October 10, 2016
Photo courtesy of REUTERS/Tiksa Negeri @Quartz Africa
On Saturday 8 October 2016, the Prime Minister of Ethiopia declared a six-month state of emergency in response to unrest and protests in Oromia. Ethiopia has faced heavy criticism over its human rights abuses, especially for the use of lethal force to counter the protests. The case of the Oromo gained further international attention when the athlete Feyisa Lilesa crossed his wrists in protest as he finished the marathon at the 2016 Rio Olympics. The situation escalated on 2 October 2016, when an attack during the Irrecha festival in Oromia left at least 600 civilians dead and thousands wounded. The Human Rights League of the Horn of Africa (HRLHA) urges the international community and the UN Security Council to take collective action to protect the people of Ethiopia.
Below is a press release by the HRLHA:
The Ethiopian Prime Minister Hailamariam Dessalegn has informed the public through the state run TV that a six-month state of emergency has been declared as of October 8, 2016 because "the current situation in the country posed a threat against the people of Ethiopia"

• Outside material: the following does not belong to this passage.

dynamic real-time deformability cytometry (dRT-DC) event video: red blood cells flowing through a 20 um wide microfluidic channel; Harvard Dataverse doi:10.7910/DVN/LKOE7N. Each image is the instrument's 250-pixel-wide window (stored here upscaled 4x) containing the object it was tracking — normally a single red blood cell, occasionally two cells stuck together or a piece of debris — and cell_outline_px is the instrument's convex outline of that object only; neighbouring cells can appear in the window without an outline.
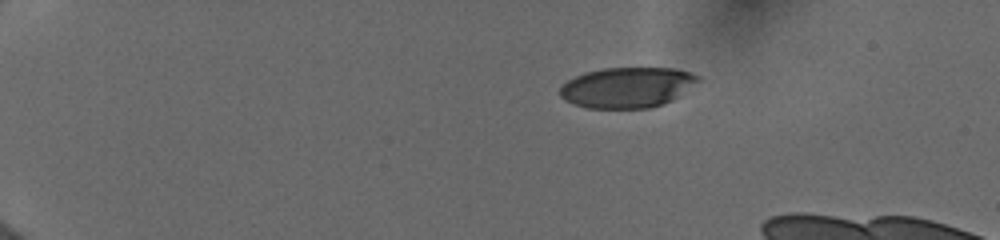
{"species": "human", "species_latin": "Homo sapiens", "temperature_condition": "cold", "stored_images_in_passage": 17, "camera_frame_rate_fps": 3000, "um_per_image_px": 0.085, "donor": {"sex": "female"}, "frame": {"image": 1, "passage_image": 1, "time_ms": 0.0, "image_size_px": [1000, 240], "cell_outline_px": [[700, 80], [672, 100], [648, 108], [588, 108], [564, 100], [560, 96], [560, 88], [568, 80], [584, 72], [604, 68], [672, 68], [688, 72], [700, 76]], "centroid_in_image_um": [53.29, 7.42], "position_along_channel_um": 31.7, "area_um2": 32.25}}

Prime Minister Hailemariam Dessalegn indicated in his emergency declaration that the Council of Ministers declared the state of emergency after they discussed the damage caused by protests across the country during the past week.
HRLHA reported in its "Ethiopia: The TPLF Hidden Agenda of Reducing the Oromo Population Must be stopped" on April 17, 2016 that the Oromia regional State has fallen under the TPLF Security intelligence officer generals' control when they removed the civil administration and declared unofficial martial law as of February 26, 2016. The recent declaration is designed to legitimize the previous military administration of TPLF government.
The protests in Oromia regional state, which have continued steadily since November 2015, escalated on October 2, 2016 after many Oromo people were killed by the Agazi force on the ground supported by helicopter gunships at the Irrecha Festival - which left reportedly at least 600 civilians dead and thousands wounded.
The Oromo nation has been under attack since November 2015 when Oromo protests restarted in West Showa, Ginchi town. The protests demanded that the Chilimo forest clearing by land buyers should stop. In response to the peaceful protest against the land grabs- which included the Addis Ababa Master plan- the TPLF/EPRDF deployed its Killing Squad Agazi force to quell the protests. In the past eleven protest months, including the October 2, 2016 Irrecha festival massacre, an estimated 2000 civilians have been killed and several thousands have been taken to detention centers.
Despite the brutalities committed against Oromo civilians during the past eleven months, the international community has not made a concerted response to end the crisis in Oromia. The Human Rights League of the Horn of Africa has appealed several times to the world community, including the UN Human Rights Council, UN Security Council and Donor States such as USA, Canada, UK, Sweden and Norway to put pressure on the government of Ethiopia to respect the constitution of the country and International human rights standards to solve the political crisis in the country in general and in Oromia regional state in particular.
HRLHA is deeply concerned that if International Communities fail in responding to the killings presently taking place in Oromia Regional State as soon as possible, this could lead to a genocide comparable to those in Rwanda (1994), in Yugoslavia (1998) and in Darfur, Sudan (2003).
Therefore, the HRLHA respectfully demands that the International community including the UN Security Council take concrete actions by:
1. Using its influence to put pressure on the Ethiopian government to respect international human rights, its own promised obligations, as well as domestic and International laws and refrain from its ethnic cleansing and respect the fundamental rights of Oromo Nation
2. Passing a decision to intervene to stop the killings in Oromia using the mandate of the three pillars of the responsibility to protect, as stipulated in the Outcome Document of the 2005 United Nations World Summit (A/RES/60/1, para. 138-140) and formulated in the Secretary – General’s 2009 Report (A/63/677) on implementing the responsibility to protect :
A. The State carries the primary responsibility for protecting populations from genocide, war crimes, crimes against humanity and ethnic cleansing, and their incitement;
B. The international community has a responsibility to encourage and assist States in fulfilling this responsibility;
C. The international community has a responsibility to use appropriate diplomatic, humanitarian and other means to protect populations from these crimes. If a State is manifestly failing to protect its populations, the international community must be prepared to take collective action to protect populations, in accordance with the Charter of the United Nations.